À Toulon, Sylvie voit sa vie chamboulée depuis plusieurs années à cause de multiples amendes de stationnement interdit, rapporte La Dépêche. Le souci vient d’un véhicule que son père lui a vendu il y a six ans. Ce dernier, âgé de 85 ans et victime de troubles de la mémoire, vit en Ehpad à La Seyne. Le hic, c’est que les nouveaux propriétaires continuent de conduire la voiture sans régler les contraventions qui se font cumuler au nom de l’ancien propriétaire.
Un souci qui ne veut pas s’arrêter et fait mal au porte-monnaie
Depuis que la Twingo a été vendue par le père de Sylvie, les amendes ne cessent d’affluer. Chaque infraction renvoie la facture à l’ancien propriétaire, plongeant Sylvie dans une galère tant financière qu’émotionnelle. À ce jour, elle a déjà déboursé environ 1 500 € pour régler certaines de ces amendes, alors que la somme totale s’élève maintenant à 2 000 €.

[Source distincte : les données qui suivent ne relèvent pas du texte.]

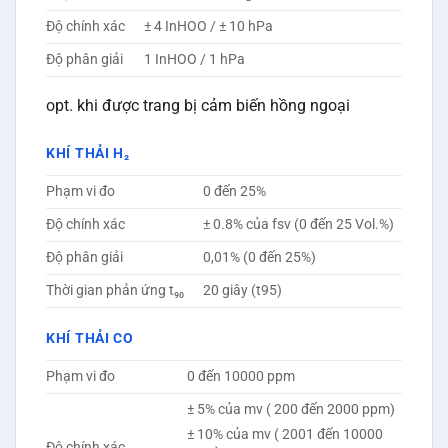
Độ chính xác
± 4 InHOO / ± 10 hPa
Độ phân giải
1 InHOO / 1 hPa
opt. khi được trang bị cảm biến hồng ngoại
KHÍ THẢI H₂
Phạm vi đo
0 đến 25%
Độ chính xác
± 0.8% của fsv (0 đến 25 Vol.%)
Độ phân giải
0,01% (0 đến 25%)
Thời gian phản ứng t₉₀
20 giây (t95)
KHÍ THẢI CO
Phạm vi đo
0 đến 10000 ppm
± 5% của mv ( 200 đến 2000 ppm)
± 10% của mv ( 2001 đến 10000
Độ chính xác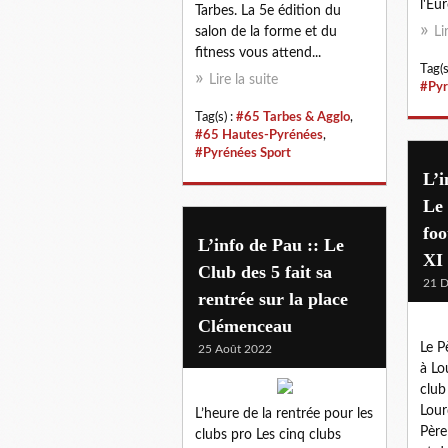
l'Eu
Tarbes. La 5e édition du
salon de la forme et du
Li
fitness vous attend...
Tag(s
Lire la suite
#Pyr
Tag(s) :
#65 Tarbes & Agglo
,
#65 Hautes-Pyrénées
,
#Pyrénées Sport
L’i
Le 
foo
L’info de Pau :: Le
XI
Club des 5 fait sa
21 
rentrée sur la place
Clémenceau
Le P
25 Août 2022
à Lo
club
Lour
L’heure de la rentrée pour les
Père
clubs pro Les cinq clubs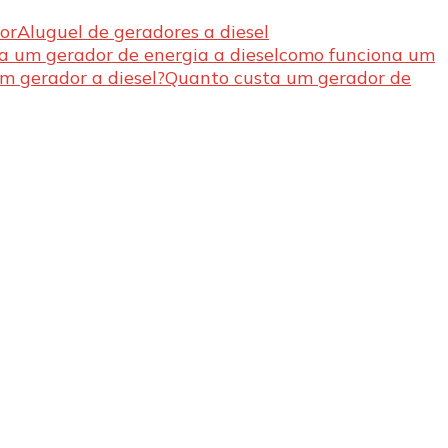
or
Aluguel de geradores a diesel
a um gerador de energia a diesel
como funciona um
m gerador a diesel?
Quanto custa um gerador de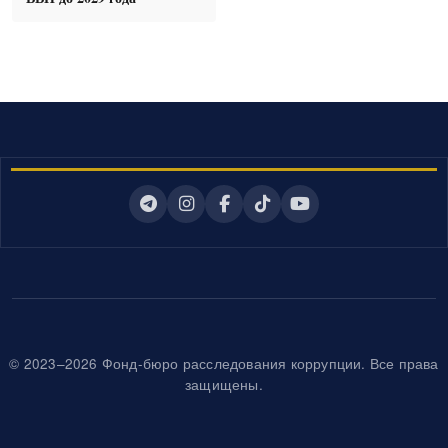
© 2023–2026 Фонд-бюро расследования коррупции. Все права
защищены.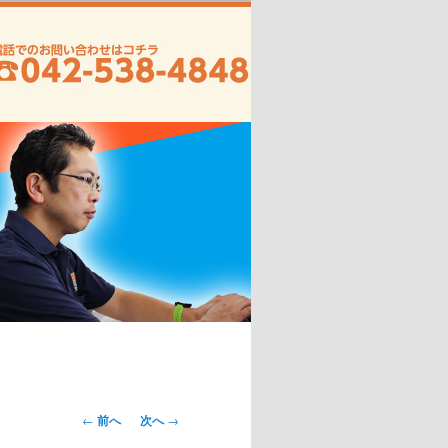
投
←
前へ
次へ
→
稿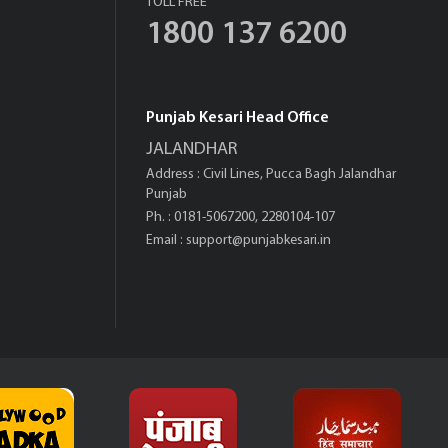
TOLL FREE
1800 137 6200
Punjab Kesari Head Office
JALANDHAR
Address : Civil Lines, Pucca Bagh Jalandhar
Punjab
Ph. : 0181-5067200, 2280104-107
Email :
support@punjabkesari.in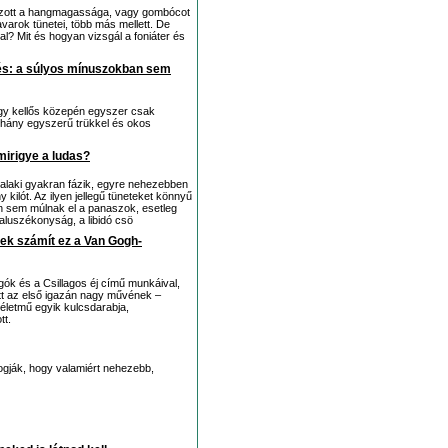
tozott a hangmagassága, vagy gombócot
arok tünetei, több más mellett. De
l? Mit és hogyan vizsgál a foniáter és
űtés: a súlyos mínuszokban sem
agy kellős közepén egyszer csak
éhány egyszerű trükkel és okos
mirigye a ludas?
alaki gyakran fázik, egyre nehezebben
y kilót. Az ilyen jellegű tüneteket könnyű
en sem múlnak el a panaszok, esetleg
 aluszékonyság, a libidó csö
ek számít ez a Van Gogh-
ók és a Csillagos éj című munkáival,
tt az első igazán nagy művének –
 életmű egyik kulcsdarabja,
tt.
togják, hogy valamiért nehezebb,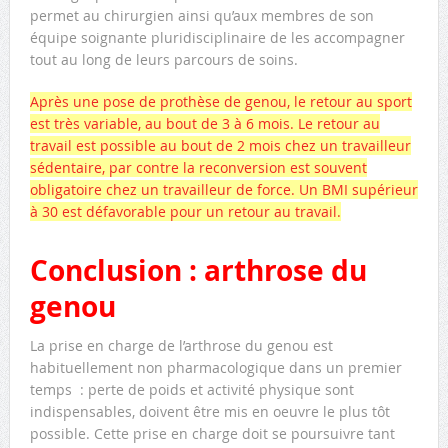
permet au chirurgien ainsi qu’aux membres de son
équipe soignante pluridisciplinaire de les accompagner
tout au long de leurs parcours de soins.
Après une pose de prothèse de genou, le retour au sport
est très variable, au bout de 3 à 6 mois. Le retour au
travail est possible au bout de 2 mois chez un travailleur
sédentaire, par contre la reconversion est souvent
obligatoire chez un travailleur de force. Un BMI supérieur
à 30 est défavorable pour un retour au travail.
Conclusion : arthrose du
genou
La prise en charge de l’arthrose du genou est
habituellement non pharmacologique dans un premier
temps : perte de poids et activité physique sont
indispensables, doivent être mis en oeuvre le plus tôt
possible. Cette prise en charge doit se poursuivre tant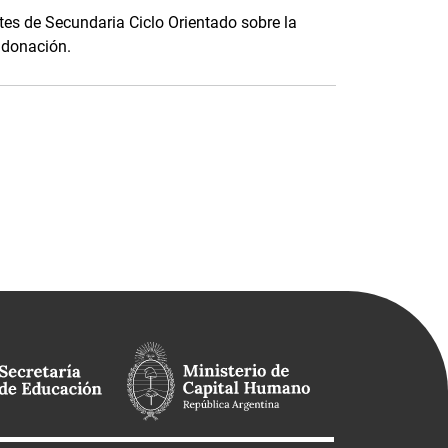
es de Secundaria Ciclo Orientado sobre la
u donación.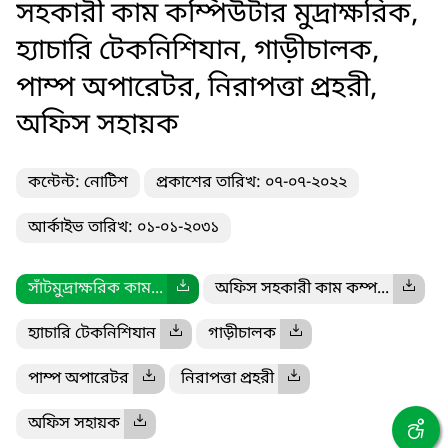
সহকারী কাম কম্পিউটার মুদ্রাক্ষরিক,
হ্যাচারি টেকনিশিযান, গাড়ীচালক,
পাম্প অপারেটর, নিরাপত্তা প্রহরী,
অফিস সহায়ক
কন্টেন্ট: নোটিশ
প্রকাশের তারিখ: ০৭-০৭-২০২২
আর্কাইভ তারিখ: ০১-০১-২০৩১
সাঁটমুদ্রাক্ষরিক কাম...
অফিস সহকারী কাম কম্প...
হ্যাচারি টেকনিশিযান
গাড়ীচালক
পাম্প অপারেটর
নিরাপত্তা প্রহরী
অফিস সহায়ক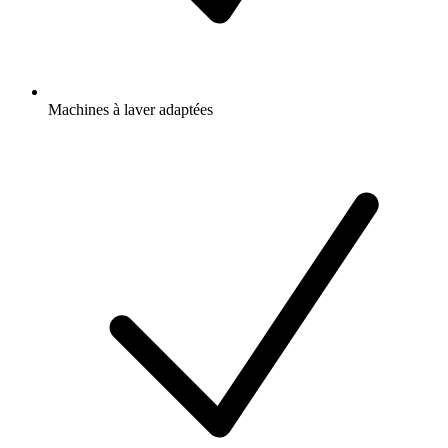
Machines à laver adaptées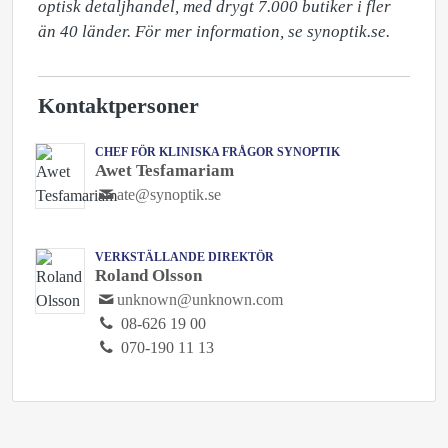
optisk detaljhandel, med drygt 7.000 butiker i fler 
än 40 länder. För mer information, se synoptik.se.
Kontaktpersoner
CHEF FÖR KLINISKA FRÅGOR SYNOPTIK
Awet Tesfamariam
ate@synoptik.se
VERKSTÄLLANDE DIREKTÖR
Roland Olsson
unknown@unknown.com
08-626 19 00
070-190 11 13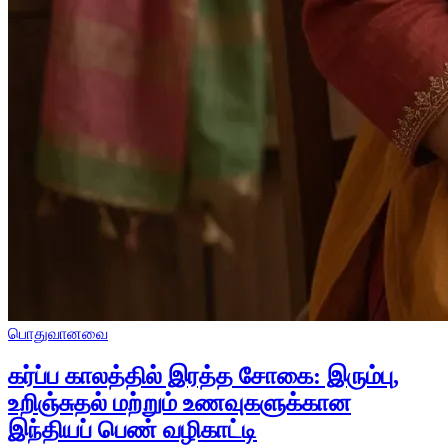
பொதுவானவை
கர்ப்ப காலத்தில் இரத்த சோகை: இரும்பு,
உறிஞ்சுதல் மற்றும் உணவுகளுக்கான
இந்தியப் பெண் வழிகாட்டி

Dans son désarroi, Sylvie, citée par Autonews, confie : « Mon père souffre de troubles de la mémoire et il ne se rappelle plus comment il s’est séparé de ce véhicule. » Elle ajoute avec amertume : « J’ai déjà payé environ 1 500 € de ma poche sans savoir que la supercherie avait commencé. ».
Les répercussions d’un trou dans l’administration
Ce cas met en lumière une faille préoccupante dans le système administratif français. Tant que la carte grise n’est pas officiellement transférée, c’est l’ancien propriétaire qui est tenu de répondre des infractions commises par le nouveau conducteur. Du coup, certains acheteurs utilisent le véhicule en toute liberté, en sachant qu’ils ne seront pas sanctionnés directement.
Les nouveaux propriétaires tirent parti de cette lacune, illustrant une forme de fraude routière. Ils continuent d’utiliser la voiture sans se soucier des contraventions, laissant Sylvie se débattre seule pour faire bouger les choses auprès des autorités compétentes. Elle explique avec frustration que « l’affaire n’avance pas ».